Excerpt to read:
=======
Brian Lehrer: Zohran Mamdani at a Vital City forum on homelessness and related issues. We could not find a clip of Andrew Cuomo talking about this, but he does address it on his website. As we go, we will read from the Cuomo campaign website to represent him. We have two guests to discuss this topic and contrast their own views and those of the candidates, including the question of when involuntary hospitalization is in the interest of the person being committed and when it might be more to make other people feel more safe or less imposed upon, and if that's okay.
My guests are Brian Stettin, currently a senior advisor on severe mental illness for the New York City Mayor's Office, and Michael Hogan, who was the New York State Commissioner of Mental Health from 2007 to 2012. He is now a consultant at his company, Hogan Health Solutions. Brian and Michael, thank you both for engaging on this. Welcome to WNYC.
Michael Hogan: Good to be with you.
Brian Stettin: Thank you so much. Great to be with you.
Brian Lehrer: Brian, since you're doing this work now for city government, I'll start with you. Even though Mayor Adams is no longer in the race, I think his policies as mayor have pushed this topic and debate over this policy onto center stage in the City, so why don't you take a few minutes and lay out what you think has changed under Mayor Adams and why it's been a good thing both for the people involuntarily hospitalized and for members of the public who might encounter them.
=======
Transcribe a passage from the radio transcript word for word, beginning at the words "Brian Stettin: Thank" and stopping after "might encounter them.". The entries are not needed for anything here.

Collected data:
=======
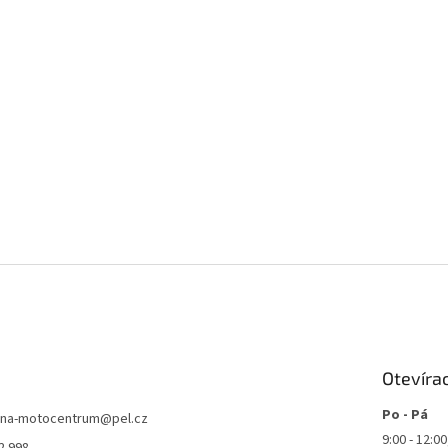
Otevíra
Po - Pá
jna-motocentrum
@
pel.cz
9:00 - 12:00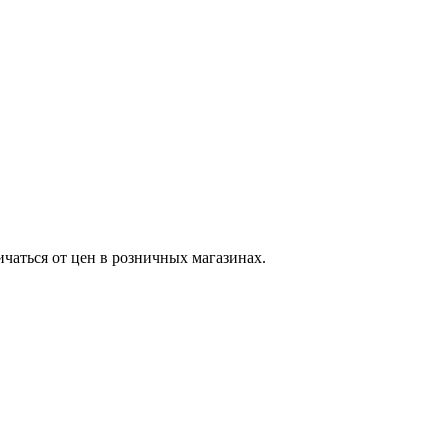
ичаться от цен в розничных магазинах.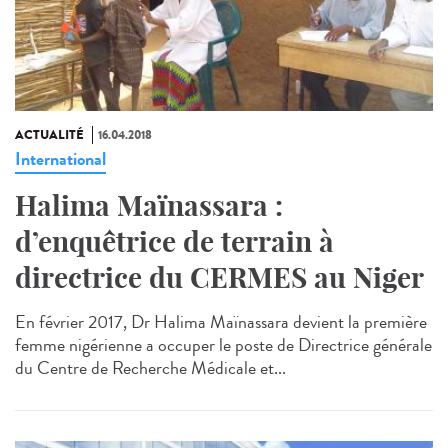
ACTUALITÉ
16.04.2018
International
Halima Maïnassara :
d’enquêtrice de terrain à
directrice du CERMES au Niger
En février 2017, Dr Halima Maïnassara devient la première
femme nigérienne a occuper le poste de Directrice générale
du Centre de Recherche Médicale et...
=======
Response to the exercise:
Brian Stettin: Thank you so much. Great to be with you.
Brian Lehrer: Brian, since you're doing this work now for city government, I'll start with you. Even though Mayor Adams is no longer in the race, I think his policies as mayor have pushed this topic and debate over this policy onto center stage in the City, so why don't you take a few minutes and lay out what you think has changed under Mayor Adams and why it's been a good thing both for the people involuntarily hospitalized and for members of the public who might encounter them.